Text extract:

[Start]

There are spots where the wordiness stuck out.  I've marked those in red.  I also marked one NIT.  I'll give a more thorough crit when I have more time. 

Please add line breaks.  It makes it much easier to read.  Once you paste your piece, go back and add the line breaks.  I've tried my best to determine where the breaks might go.  And you really need something to delineate the scenes.  I've added them where I felt they were appropriate.  

The biggest problem for me is the ending.  This feels very much like a part of a bigger piece.  That may not be the case, but there is the mystery of the cart and this beast at the end and of course the rest of the crew.  Assuming that it is chapter one and therefore more to follow, the introduction of the beast feels rushed.   Of course something got those men, but that's a whole lot of setup for bang your dead.  I wanted some hint of this creature in the preceding chapters.    And if this is the first chapter, please put an explanation at the top.  


Overall, very enjoyable.  Thanks for sharing.

ETA: 
- _How do you smile without your eyes_ is a repeat of what has gone before.  I would consider dropping that.
-_The missing mans sons face    _This is a mouthful and I think it can be reworked to make it smoother.
- _the once hushed room _doesn't really add much to the line.  The words "sudden clamour" imply that the room was hushed.
- _Chase's rasping breath in his ruined throat, Shifty swearing as he splashed into a puddle that soaked his leg, Raille gasping as Shifty laid a heavy hand on his shoulder as he flailed for balance.  _Here this felt like a bit too much.  For me, you've already established the characters.  I realize that the following line is "Boy is too damn jumpy" but I don't think you need any additional character setup for that line.
- _It was a feeling he had only had once before, and he didn't appreciate its resurgence.  _This line doesn't help the tension. In fact I believe it detracts from it.  I would definitely consider dropping this line.  As noted by Folcro, when words or phrases don't add value, they can be cut.
- _attempts _This is a NIT.  I think should be "attempted".
- _almost ceremoniously _This again feels like too much.  I would consider dropping this bit.
- _fear-laden _to me the shrilling of his mind implies "fear-laden".  I would consider dropping this.

Now, most importantly.  I want to re-iterate, this is only my opinion.  These are the parts that stuck out to me and took me out of the story for a bit.  I'm not going to be in total agreement with other critiques but that's fine.  At the end of the day, it's your story.  You'll have to pick and choose the comments that fit for you. 



> Kerrick frowned, and leaned forward over the wooden rail. It creaked under the big man's weight, but he took no notice as he screwed up his face, listening intently to an almost inaudible shrieking noise riding the stale breeze from half a mile below him. He grunted in frustration, and straightened up, a smile playing around his cracked lips as the pallid eastern sun warmed his weather-beaten face. It hadn't stopped raining for a solid two weeks.
> 
> The rain mingled with the white dust rising constantly from Argor Pit to form a pale glutinous mud, and everything in Argor and the mine on the town’s northern edge was slick with grey slime that clung to the white houses and ran down the dirt streets. The same downpour had flooded two shafts of the Pit, water welling up so fast that two blasting crews, eight men, were swallowed in its black depths. Kerrick assumed they were dead.
> 
> ...


----------



## Mat (Apr 29, 2013)

[End]

Information given:
[Start]

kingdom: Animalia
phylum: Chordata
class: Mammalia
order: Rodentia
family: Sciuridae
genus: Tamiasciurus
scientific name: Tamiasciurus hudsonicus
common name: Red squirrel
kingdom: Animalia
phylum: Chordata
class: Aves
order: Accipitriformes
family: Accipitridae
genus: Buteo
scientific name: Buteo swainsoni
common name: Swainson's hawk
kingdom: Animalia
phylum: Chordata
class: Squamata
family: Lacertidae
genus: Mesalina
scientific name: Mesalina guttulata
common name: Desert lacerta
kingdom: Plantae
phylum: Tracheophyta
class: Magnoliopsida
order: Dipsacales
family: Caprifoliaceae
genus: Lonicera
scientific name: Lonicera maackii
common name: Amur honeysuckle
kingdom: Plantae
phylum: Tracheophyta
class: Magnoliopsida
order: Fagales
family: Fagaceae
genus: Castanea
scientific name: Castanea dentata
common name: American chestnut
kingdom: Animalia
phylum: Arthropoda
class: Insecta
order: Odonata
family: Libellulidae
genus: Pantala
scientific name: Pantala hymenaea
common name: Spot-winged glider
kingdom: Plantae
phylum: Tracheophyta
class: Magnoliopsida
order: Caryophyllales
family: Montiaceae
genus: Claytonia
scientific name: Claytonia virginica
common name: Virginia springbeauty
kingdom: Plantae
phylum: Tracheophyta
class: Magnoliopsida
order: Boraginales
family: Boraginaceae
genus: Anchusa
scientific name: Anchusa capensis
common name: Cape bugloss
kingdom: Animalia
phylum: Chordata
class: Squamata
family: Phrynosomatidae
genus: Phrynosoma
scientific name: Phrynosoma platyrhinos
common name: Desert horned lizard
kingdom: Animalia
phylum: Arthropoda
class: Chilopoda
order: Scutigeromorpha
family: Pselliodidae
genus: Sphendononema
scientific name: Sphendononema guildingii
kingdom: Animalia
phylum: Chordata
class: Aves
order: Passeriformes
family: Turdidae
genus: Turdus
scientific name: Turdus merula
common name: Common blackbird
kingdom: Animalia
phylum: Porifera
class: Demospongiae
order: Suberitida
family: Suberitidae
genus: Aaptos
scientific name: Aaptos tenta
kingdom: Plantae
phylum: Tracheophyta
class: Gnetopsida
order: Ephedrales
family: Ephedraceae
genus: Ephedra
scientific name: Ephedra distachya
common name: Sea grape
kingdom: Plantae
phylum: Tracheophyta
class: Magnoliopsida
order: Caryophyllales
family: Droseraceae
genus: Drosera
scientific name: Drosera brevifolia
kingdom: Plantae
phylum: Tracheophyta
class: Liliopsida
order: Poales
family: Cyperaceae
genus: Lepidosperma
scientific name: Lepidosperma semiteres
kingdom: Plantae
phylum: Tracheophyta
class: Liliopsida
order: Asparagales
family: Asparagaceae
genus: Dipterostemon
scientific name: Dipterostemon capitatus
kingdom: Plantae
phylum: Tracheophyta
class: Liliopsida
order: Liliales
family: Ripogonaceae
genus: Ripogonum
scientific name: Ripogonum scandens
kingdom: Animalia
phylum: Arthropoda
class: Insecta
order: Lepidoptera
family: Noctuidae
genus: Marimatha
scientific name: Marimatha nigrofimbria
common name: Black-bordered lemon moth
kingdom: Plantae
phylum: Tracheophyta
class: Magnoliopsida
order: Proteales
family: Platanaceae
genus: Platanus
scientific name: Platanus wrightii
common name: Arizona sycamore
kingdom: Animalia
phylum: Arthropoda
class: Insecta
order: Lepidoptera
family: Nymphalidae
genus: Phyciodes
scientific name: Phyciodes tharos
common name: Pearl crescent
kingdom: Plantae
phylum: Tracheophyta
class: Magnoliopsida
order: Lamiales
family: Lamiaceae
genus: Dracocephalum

[End]

Actions to take:
(A) In the critique of the story draft, what word does the reviewer think should replace "attempts"?
(B) In the records between the lines holding "family: Lacertidae" and "genus: Sphendononema", inclusive, change every "common name" to "vernacular name". Give only those lines.

Worked answers:
(A) "Attempted"

(B)
family: Lacertidae
genus: Mesalina
scientific name: Mesalina guttulata
vernacular name: Desert lacerta
kingdom: Plantae
phylum: Tracheophyta
class: Magnoliopsida
order: Dipsacales
family: Caprifoliaceae
genus: Lonicera
scientific name: Lonicera maackii
vernacular name: Amur honeysuckle
kingdom: Plantae
phylum: Tracheophyta
class: Magnoliopsida
order: Fagales
family: Fagaceae
genus: Castanea
scientific name: Castanea dentata
vernacular name: American chestnut
kingdom: Animalia
phylum: Arthropoda
class: Insecta
order: Odonata
family: Libellulidae
genus: Pantala
scientific name: Pantala hymenaea
vernacular name: Spot-winged glider
kingdom: Plantae
phylum: Tracheophyta
class: Magnoliopsida
order: Caryophyllales
family: Montiaceae
genus: Claytonia
scientific name: Claytonia virginica
vernacular name: Virginia springbeauty
kingdom: Plantae
phylum: Tracheophyta
class: Magnoliopsida
order: Boraginales
family: Boraginaceae
genus: Anchusa
scientific name: Anchusa capensis
vernacular name: Cape bugloss
kingdom: Animalia
phylum: Chordata
class: Squamata
family: Phrynosomatidae
genus: Phrynosoma
scientific name: Phrynosoma platyrhinos
vernacular name: Desert horned lizard
kingdom: Animalia
phylum: Arthropoda
class: Chilopoda
order: Scutigeromorpha
family: Pselliodidae
genus: Sphendononema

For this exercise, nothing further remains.